* _Work task_
The answer must be every line from the entries below that contains "company".

* _Data section_
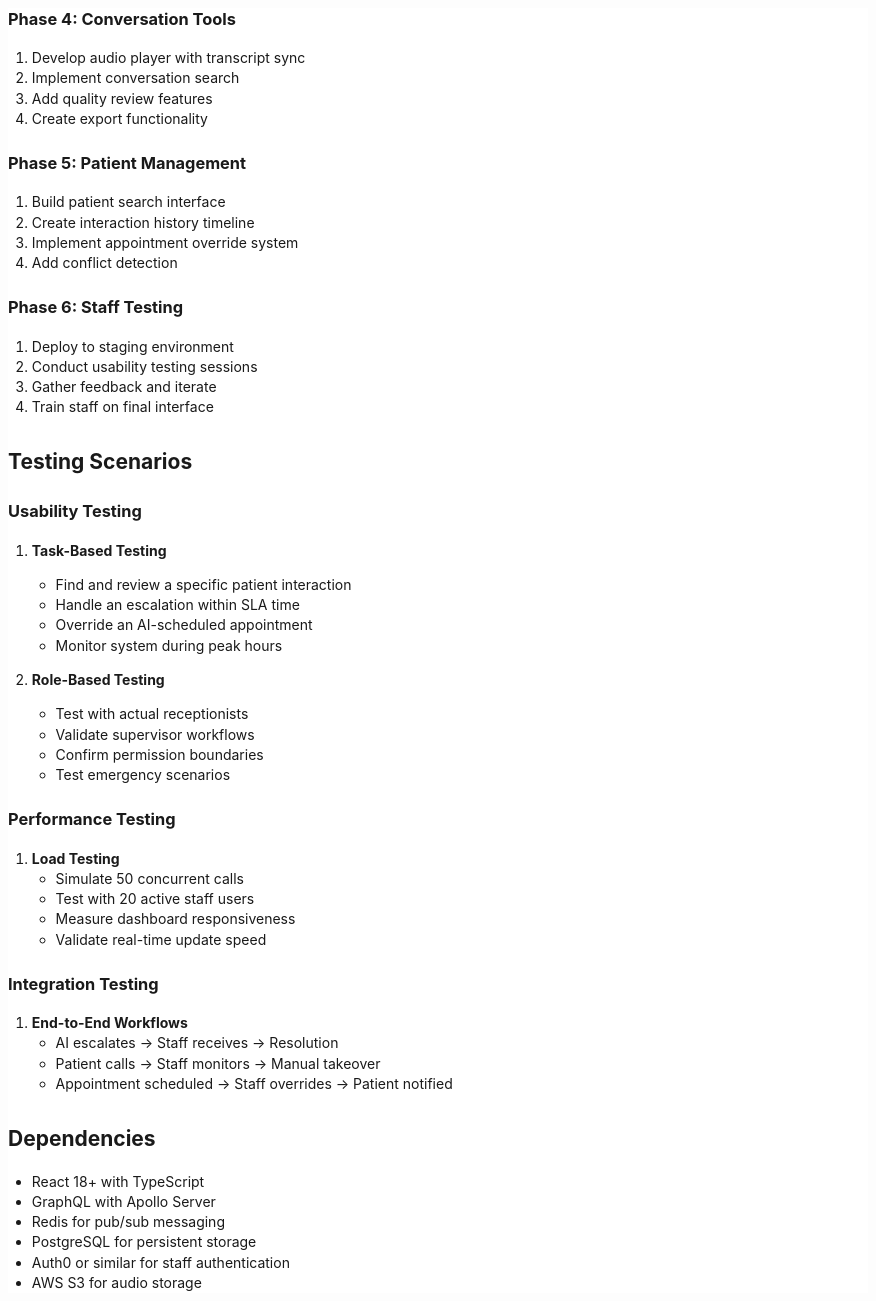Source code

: ### Phase 4: Conversation Tools
1. Develop audio player with transcript sync
2. Implement conversation search
3. Add quality review features
4. Create export functionality

### Phase 5: Patient Management
1. Build patient search interface
2. Create interaction history timeline
3. Implement appointment override system
4. Add conflict detection

### Phase 6: Staff Testing
1. Deploy to staging environment
2. Conduct usability testing sessions
3. Gather feedback and iterate
4. Train staff on final interface

## Testing Scenarios

### Usability Testing
1. **Task-Based Testing**
   - Find and review a specific patient interaction
   - Handle an escalation within SLA time
   - Override an AI-scheduled appointment
   - Monitor system during peak hours

2. **Role-Based Testing**
   - Test with actual receptionists
   - Validate supervisor workflows
   - Confirm permission boundaries
   - Test emergency scenarios

### Performance Testing
1. **Load Testing**
   - Simulate 50 concurrent calls
   - Test with 20 active staff users
   - Measure dashboard responsiveness
   - Validate real-time update speed

### Integration Testing
1. **End-to-End Workflows**
   - AI escalates → Staff receives → Resolution
   - Patient calls → Staff monitors → Manual takeover
   - Appointment scheduled → Staff overrides → Patient notified

## Dependencies

- React 18+ with TypeScript
- GraphQL with Apollo Server
- Redis for pub/sub messaging
- PostgreSQL for persistent storage
- Auth0 or similar for staff authentication
- AWS S3 for audio storage
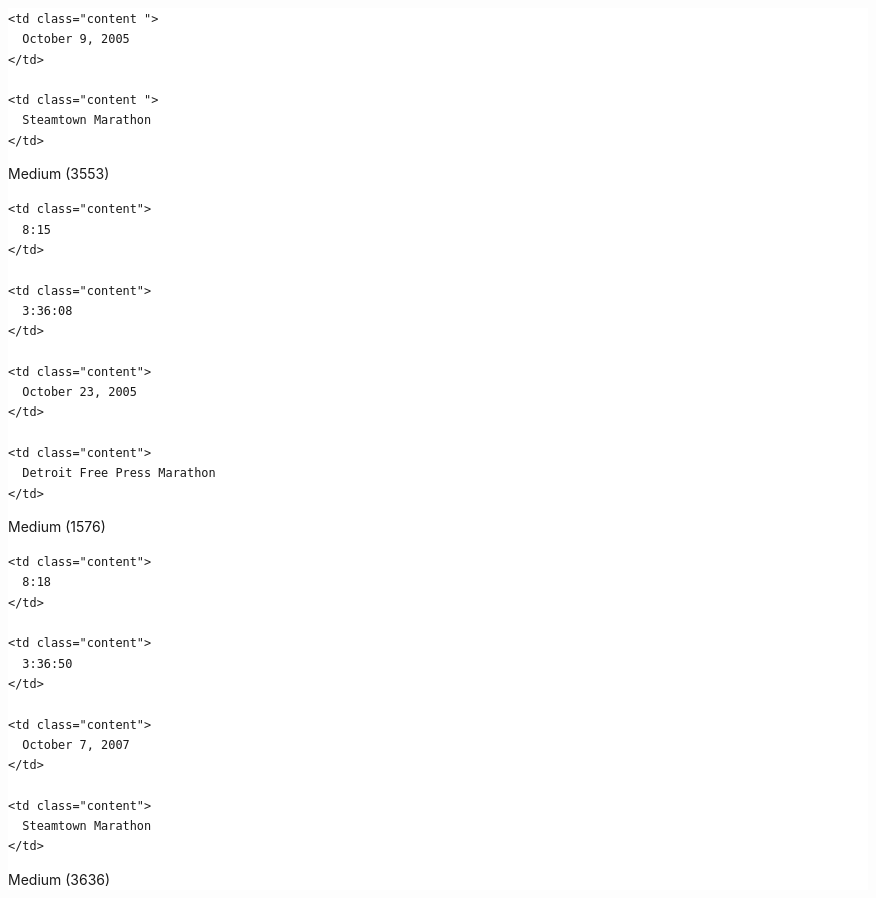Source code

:     <td class="content ">
      October 9, 2005
    </td>
    
    <td class="content ">
      Steamtown Marathon
    </td>
  </tr>
  
  <tr>
    <td  class="label">
      Medium (3553)
    </td>
    
    <td class="content">
      8:15
    </td>
    
    <td class="content">
      3:36:08
    </td>
    
    <td class="content">
      October 23, 2005
    </td>
    
    <td class="content">
      Detroit Free Press Marathon
    </td>
  </tr>
  
  <tr>
    <td  class="label">
      Medium (1576)
    </td>
    
    <td class="content">
      8:18
    </td>
    
    <td class="content">
      3:36:50
    </td>
    
    <td class="content">
      October 7, 2007
    </td>
    
    <td class="content">
      Steamtown Marathon
    </td>
  </tr>
  
  <tr>
    <td  class="label">
      Medium (3636)
    </td>
    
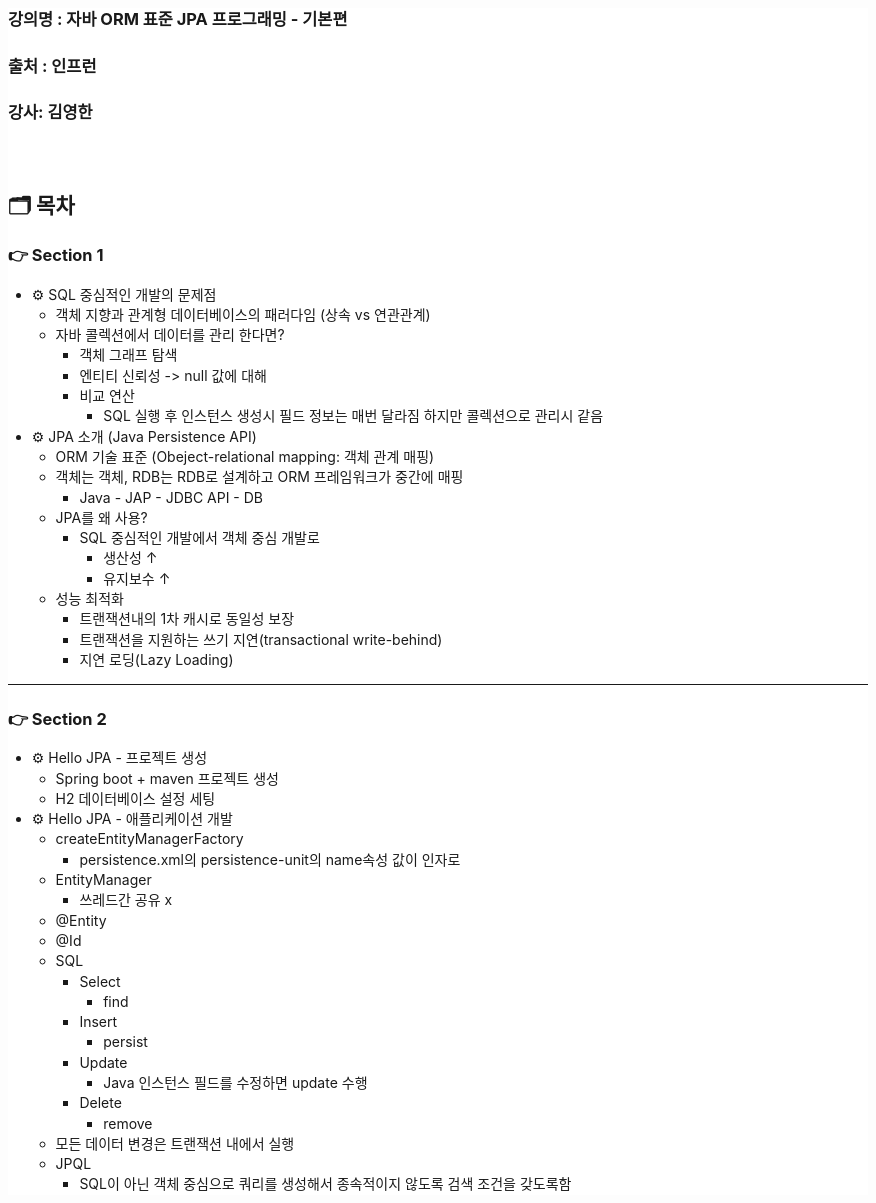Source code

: ### 강의명 : 자바 ORM 표준 JPA 프로그래밍 - 기본편
### 출처  : 인프런
### 강사: 김영한
</br>

## 🗂️ 목차
### 👉 Section 1
- ⚙︎ ︎SQL 중심적인 개발의 문제점
  - 객체 지향과 관계형 데이터베이스의 패러다임 (상속 vs 연관관계)
  - 자바 콜렉션에서 데이터를 관리 한다면?
    - 객체 그래프 탐색
    - 엔티티 신뢰성 -> null 값에 대해
    - 비교 연산
      - SQL 실행 후 인스턴스 생성시 필드 정보는 매번 달라짐 하지만 콜렉션으로 관리시 같음
- ⚙︎ JPA 소개 (Java Persistence API)
  - ORM 기술 표준 (Obeject-relational mapping: 객체 관계 매핑)
  - 객체는 객체, RDB는 RDB로 설계하고 ORM 프레임워크가 중간에 매핑
    - Java - JAP - JDBC API - DB
  - JPA를 왜 사용?
    - SQL 중심적인 개발에서 객체 중심 개발로
      - 생산성 ↑
      - 유지보수 ↑
  - 성능 최적화
    - 트랜잭션내의 1차 캐시로 동일성 보장
    - 트랜잭션을 지원하는 쓰기 지연(transactional write-behind)
    - 지연 로딩(Lazy Loading)

<hr/>
 
### 👉 Section 2
- ⚙︎ Hello JPA - 프로젝트 생성
  - Spring boot + maven 프로젝트 생성
  - H2 데이터베이스 설정 세팅
- ⚙︎ Hello JPA - 애플리케이션 개발
  - createEntityManagerFactory
    - persistence.xml의 persistence-unit의 name속성 값이 인자로
  - EntityManager
    - 쓰레드간 공유 x
  - @Entity
  - @Id
  - SQL 
    - Select
      - find
    - Insert
      - persist
    - Update
      - Java 인스턴스 필드를 수정하면 update 수행
    - Delete
      - remove
  - 모든 데이터 변경은 트랜잭션 내에서 실행
  - JPQL
    - SQL이 아닌 객체 중심으로 쿼리를 생성해서 종속적이지 않도록 검색 조건을 갖도록함
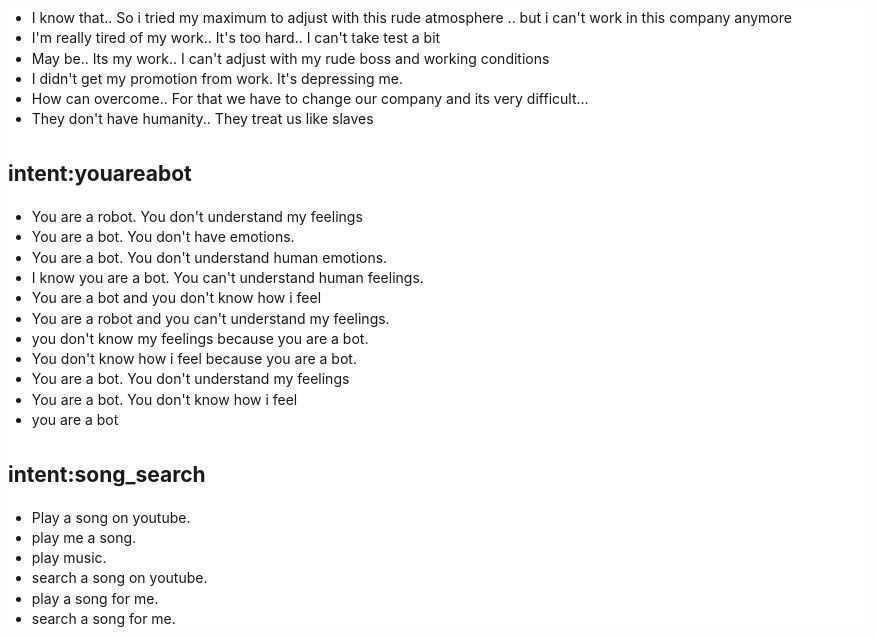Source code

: - I know that.. So i tried my maximum to adjust with this rude atmosphere .. but i can't work in this company anymore
- I'm really tired of my work.. It's too hard.. I can't take test a bit
- May be.. Its my work.. I can't adjust with my rude boss and working conditions
- I didn't get my promotion from work. It's depressing me.
- How can overcome.. For that we have to change our company and its very difficult...
- They don't have humanity.. They treat us like slaves

## intent:youareabot
- You are a robot. You don't understand my feelings
- You are a bot. You don't have emotions.
- You are a bot. You don't understand human emotions.
- I know you are a bot. You can't understand human feelings.
- You are a bot and you don't know how i feel
- You are a robot and you can't understand my feelings.
- you don't know my feelings because you are a bot.
- You don't know how i feel because you are a bot.
- You are a bot. You don't understand my feelings
- You are a bot. You don't know how i feel
- you are a bot

## intent:song_search
- Play a song on youtube.
- play me a song.
- play music.
- search a song on youtube.
- play a song for me.
- search a song for me.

* _Answer box_
: - I know that.. So i tried my maximum to adjust with this rude atmosphere .. but i can't work in this company anymore
- How can overcome.. For that we have to change our company and its very difficult...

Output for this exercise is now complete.